“motif gelasmu sangat cantik, aku menyukainya”
Ah aku tertipu oleh mimik wajahnya yang seram, dia justru mengeluarkan pujian dari bibir yang berbalut lipstik merahnya. Aku tersenyum kepadanya, setelah ia minum seteguk cairan tersebut dia berkata ingin ke kamar mandi. Aku berkata kepadanya lurus lalu ke kanan. Ia langsung beranjak dari tempat duduknya dan berjalan ke arah lurus lalu ke kanan. Mengapa dia menghentikan langkahnya di dapurku?. Seraya dia terlihat sangat heran. Tapi untuk selanjutnya dia meneruskan langkahnya ke kamar mandi. Aku memandang gelas kacaku memang cantik motifnya, sengaja aku beli dengan memilih motif tersebut karena aku juga sangat menyukai motif tersebut serta warnanya yang anggun. Dia kembali dari kamar mandi dan menanyakan sesuatu kepadaku.
“apa yang terjadi dengan dirimu sehingga ..........”
“rindu yang telah membuatku seperti ini”
Aku langsung saja memotong kata-katanya dan segera menjawab dengan singkat.
“kalau memang benar rindu yang telah membuatmu seperti ini maka bersyukurlah”
“mengapa aku harus bersyukur, bahkan rindu ini begitu menyiksaku”
Aku membalas pertanyaannya dengan rasa hatiku yang memanas. Mengapa dia bisa berucap semacam ini.
“karena tanpa rindu kamu takkan mengingat seseorang yang jauh di pelupuk mata”

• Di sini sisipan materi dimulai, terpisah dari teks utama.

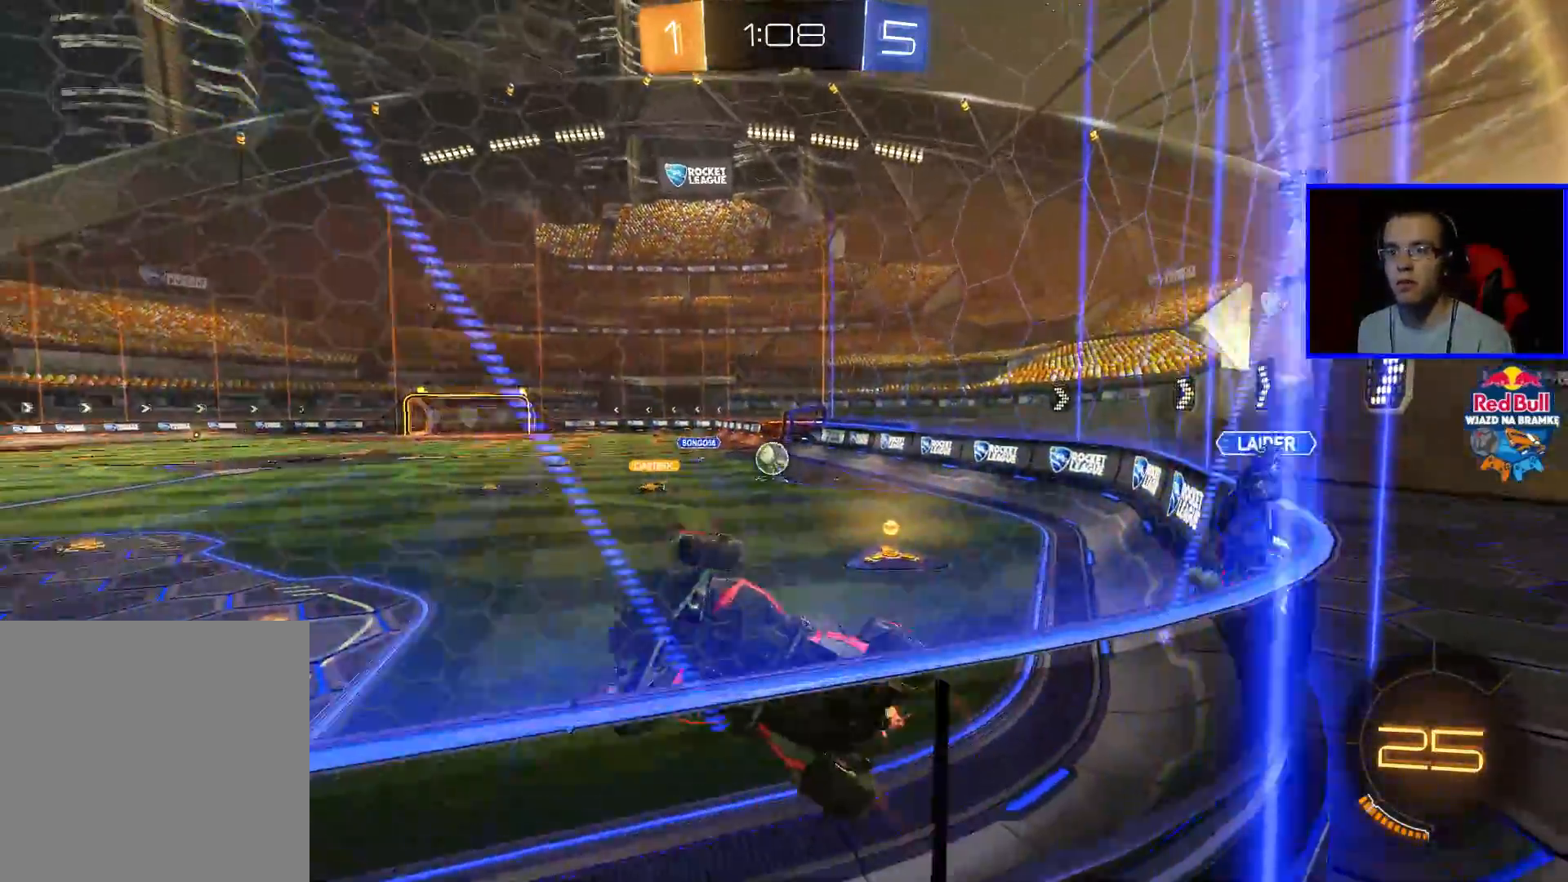
{"buttons": ["R2"], "left_stick": "right", "right_stick": "center", "events": []}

Sejenak aku terdiam dan tanpa sengaja air mata ini menetes membasahi pipiku. Aku tak mengerti jelas apa yang telah terjadi padaku. Teringat sosok lelaki berpawakan tinggi serta mempunyai karisma yang luar biasa sehingga menarik perhatian kaum hawa yang melihatnya, bahkan sampai detik inipun sang mantannya belum bisa melupakan dia. Ah kamu! Begitu menawan.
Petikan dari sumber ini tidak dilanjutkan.